私に残された唯一の道は、非合法のヤミ船に乗って日本まで辿りつくことであった。日本と台湾の間は交通が途絶えていたが、蘇澳(そおう)港とか、淡水港から砂糖を積み込んで、与那国経由で日本へ密航する漁船の便があった。高校時代のクラスメイトの兄貴がその仕事に詳しいときいたので、わざわざ淡水港までその話をききに行ったことがある。一番小さい船だとたったの八トンで、甲板に砂糖を山積みにし、雨に濡れないようにその上からテントをかぶせる。人間の寝るところがないので、荷主は甲板の船べりに横たわり、夜など「いい月だな」と手をあげておろしたら、海の水に手が届いたという危険きわまりない航海だと言う。
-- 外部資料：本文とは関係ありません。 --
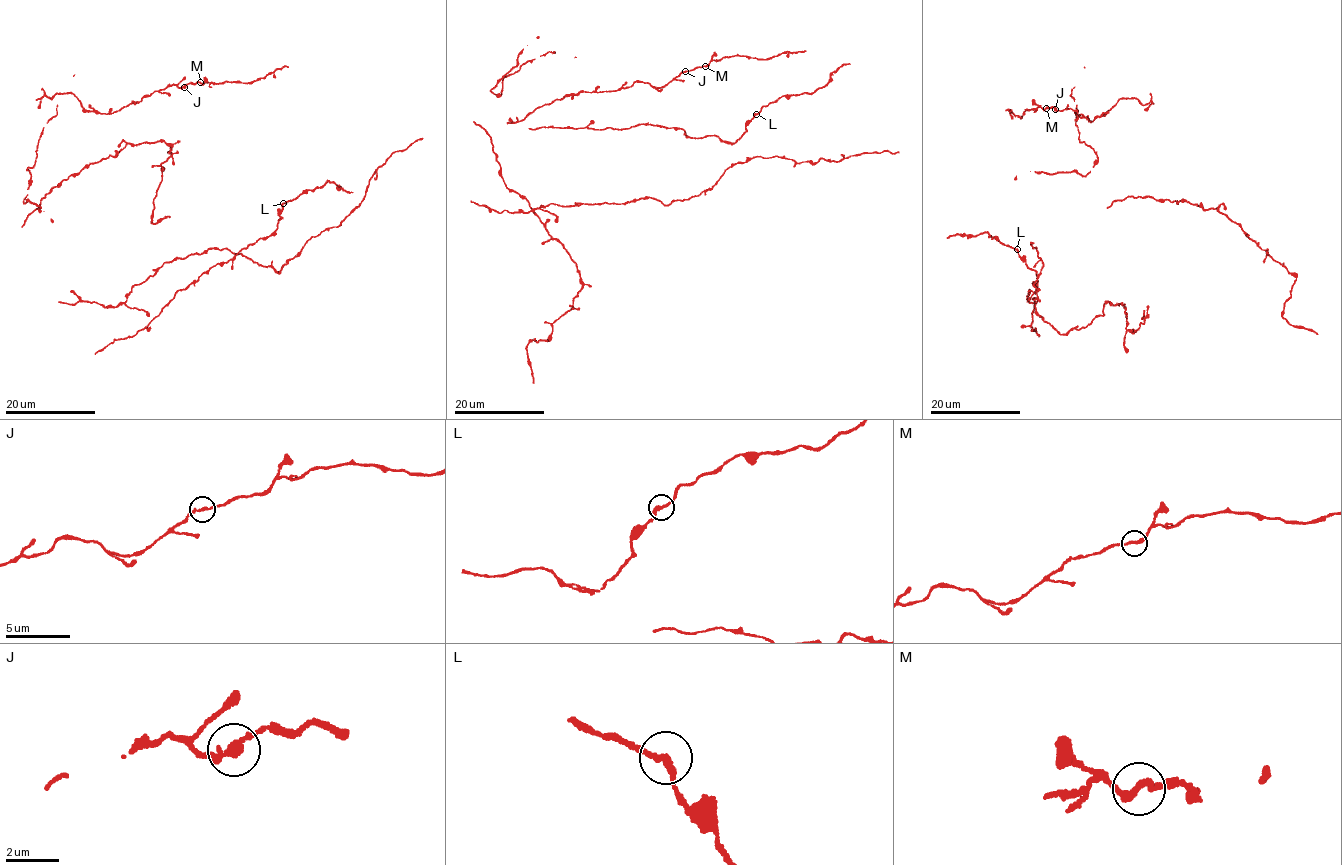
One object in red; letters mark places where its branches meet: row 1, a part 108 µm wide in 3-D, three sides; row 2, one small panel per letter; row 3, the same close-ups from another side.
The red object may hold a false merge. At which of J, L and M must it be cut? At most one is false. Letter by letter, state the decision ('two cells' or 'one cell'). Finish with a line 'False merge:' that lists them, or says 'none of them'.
J: one cell
L: one cell
M: one cell
False merge: none of them

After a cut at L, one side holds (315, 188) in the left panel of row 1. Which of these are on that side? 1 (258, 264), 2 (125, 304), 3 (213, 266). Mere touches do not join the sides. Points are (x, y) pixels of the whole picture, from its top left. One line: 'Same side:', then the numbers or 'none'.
Same side: 1, 2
それでも生命知らずの冒険家たちが跡を絶たないのは、当時、甘い物の欠乏していた日本まで砂糖を運ぶと、十倍にも売れたからである。船主と荷主で半分わけにしたとしても、五倍の稼ぎになる。
その話をきいた途端に、私はもう密輸船に乗ったつもりになっていた。私はすぐ台南市の自分の家へ帰り、母親に最後のおねだりをした。母は自分のへそくりの中から、砂糖を五十俵ほど買えるだけの現金を出してくれた。友人の兄貴が船主を紹介してくれ、条件もとり決めてくれた。
砂糖は現物出資をしてくれる人が別にいるから、油を買ったりする船主側に出資してくれれば、同じだけの分け前をくれると言う。私は要求されたとおりの代金を支払い、自分が出資した、船の確認をするために梧棲(ごせい)港(今の台中港)まで出かけて行った。梧棲港につながれていた百トンあまりの木造船に砂糖を積み込むものとばかり思っていたら、空船のまま出発し、途中、心さな漁港に寄って真夜中にそこから積み込むんだそうである。いつどこで積むかはいずれ知らせるから、いつでも出発できるように待機してくださいと言われて、いったん台北市に引き揚げた。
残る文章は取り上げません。